Новый приступ кашля скрутил его пополам, выгибая спину дугой. Георгий инстинктивно поднес руку ко рту. В ладонь ткнулся не грязный, пропитанный потом и порохом рукав камуфляжа «мох», а тончайший, невесомый батистовый платок, который кто-то заботливо и очень быстро вложил в его дрожащие пальцы. На ослепительно белой ткани стремительно расплылось яркое, пугающе алое пятно.
— Слава Создателю! Очнулись! Доктора, быстрее, ради Христа! — женский голос рядом дрожал от неподдельной паники, смешанной с глубоким облегчением.
Георгий, тяжело дыша через нос, с трудом сфокусировал мутнеющее зрение. Над ним склонилась немолодая женщина. Ее лицо, испещренное мелкой сеточкой морщин, выражало искренний, почти материнский ужас. На ней было строгое, глухое темное платье из плотной шерсти, безукоризненно чистый белый крахмальный воротничок и такой же белый чепец — судя по всему, квалифицированная сиделка или сестра милосердия. В ее выцветших серых глазах стояли крупные слезы.
«Где я? Плен? Медсанбат? Госпиталь в Ростове?» — мысли ворочались тяжело, как мельничные жернова. «Почему она так странно одета? Будто статистка из исторического кино. И запахи… почему пахнет не привычной хлоркой, кварцем и антибиотиками, а этой удушливой камфорой и свежим деревом?»
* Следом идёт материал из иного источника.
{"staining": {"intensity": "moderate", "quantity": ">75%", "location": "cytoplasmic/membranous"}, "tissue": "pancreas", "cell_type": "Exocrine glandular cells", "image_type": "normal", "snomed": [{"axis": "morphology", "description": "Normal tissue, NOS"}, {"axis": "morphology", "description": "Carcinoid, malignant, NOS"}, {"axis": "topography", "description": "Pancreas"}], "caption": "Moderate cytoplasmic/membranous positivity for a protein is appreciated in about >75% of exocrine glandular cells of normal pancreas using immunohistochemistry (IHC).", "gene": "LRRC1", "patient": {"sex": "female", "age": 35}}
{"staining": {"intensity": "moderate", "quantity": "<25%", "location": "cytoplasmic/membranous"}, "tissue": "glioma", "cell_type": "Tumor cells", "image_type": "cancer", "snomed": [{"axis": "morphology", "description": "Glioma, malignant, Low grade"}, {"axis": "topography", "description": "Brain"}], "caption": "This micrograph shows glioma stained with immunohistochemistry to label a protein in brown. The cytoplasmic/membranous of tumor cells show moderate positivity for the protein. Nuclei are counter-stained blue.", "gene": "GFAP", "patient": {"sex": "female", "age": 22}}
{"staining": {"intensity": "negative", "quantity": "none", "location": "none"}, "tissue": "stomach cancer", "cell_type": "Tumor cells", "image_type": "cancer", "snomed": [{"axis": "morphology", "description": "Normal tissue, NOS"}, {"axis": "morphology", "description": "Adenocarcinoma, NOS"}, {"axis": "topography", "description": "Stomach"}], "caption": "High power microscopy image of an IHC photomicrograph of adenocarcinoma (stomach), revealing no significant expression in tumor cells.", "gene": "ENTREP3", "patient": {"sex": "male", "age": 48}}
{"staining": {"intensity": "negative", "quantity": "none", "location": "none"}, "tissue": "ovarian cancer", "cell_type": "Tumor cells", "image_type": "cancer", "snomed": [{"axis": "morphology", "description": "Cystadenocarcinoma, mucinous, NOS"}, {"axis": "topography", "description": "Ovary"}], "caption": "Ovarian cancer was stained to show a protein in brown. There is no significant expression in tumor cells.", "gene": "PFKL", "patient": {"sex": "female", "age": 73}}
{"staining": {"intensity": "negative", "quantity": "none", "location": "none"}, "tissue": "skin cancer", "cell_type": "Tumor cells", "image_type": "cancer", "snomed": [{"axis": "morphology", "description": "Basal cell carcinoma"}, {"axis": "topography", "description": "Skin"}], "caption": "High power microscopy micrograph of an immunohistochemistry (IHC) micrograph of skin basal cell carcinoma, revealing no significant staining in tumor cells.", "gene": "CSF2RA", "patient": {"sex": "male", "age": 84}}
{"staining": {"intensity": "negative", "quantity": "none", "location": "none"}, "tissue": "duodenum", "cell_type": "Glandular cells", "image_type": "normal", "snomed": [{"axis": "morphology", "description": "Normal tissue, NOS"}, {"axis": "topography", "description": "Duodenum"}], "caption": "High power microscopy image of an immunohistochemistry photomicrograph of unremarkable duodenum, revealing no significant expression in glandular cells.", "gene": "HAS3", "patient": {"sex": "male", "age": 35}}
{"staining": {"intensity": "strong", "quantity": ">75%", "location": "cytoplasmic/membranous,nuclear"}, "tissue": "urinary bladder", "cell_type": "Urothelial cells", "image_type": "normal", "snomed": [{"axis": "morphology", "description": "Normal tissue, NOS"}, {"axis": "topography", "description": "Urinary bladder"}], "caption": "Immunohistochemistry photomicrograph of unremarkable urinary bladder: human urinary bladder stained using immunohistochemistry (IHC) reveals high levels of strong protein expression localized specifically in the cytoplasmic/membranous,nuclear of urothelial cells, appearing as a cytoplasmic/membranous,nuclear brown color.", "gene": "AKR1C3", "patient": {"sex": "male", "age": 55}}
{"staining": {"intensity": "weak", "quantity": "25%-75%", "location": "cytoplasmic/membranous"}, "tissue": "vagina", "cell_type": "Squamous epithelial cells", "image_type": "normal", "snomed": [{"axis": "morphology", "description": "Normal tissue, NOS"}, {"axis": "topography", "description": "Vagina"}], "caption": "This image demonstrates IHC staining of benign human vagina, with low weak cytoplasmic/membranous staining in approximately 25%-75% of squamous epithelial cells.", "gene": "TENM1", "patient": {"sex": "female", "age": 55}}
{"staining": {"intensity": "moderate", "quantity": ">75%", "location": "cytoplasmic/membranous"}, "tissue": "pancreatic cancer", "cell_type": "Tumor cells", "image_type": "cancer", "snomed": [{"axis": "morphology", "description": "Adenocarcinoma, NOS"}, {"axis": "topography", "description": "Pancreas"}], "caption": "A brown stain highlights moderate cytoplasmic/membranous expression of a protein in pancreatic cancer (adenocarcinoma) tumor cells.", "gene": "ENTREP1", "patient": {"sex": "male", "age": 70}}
Он попытался сесть, опершись на локти, но тело отозвалось предательской, унизительной слабостью. Это было… не его тело. Его крепкие мышцы, привыкшие носить тридцать килограммов снаряжения, марш-броски и отдачу пулемета, исчезли, испарились. Вместо них под тончайшей шелковой сорочкой скрывались жалкие, дряблые руки с длинными, тонкими, почти прозрачными аристократическими пальцами, на которых проступала синева вен.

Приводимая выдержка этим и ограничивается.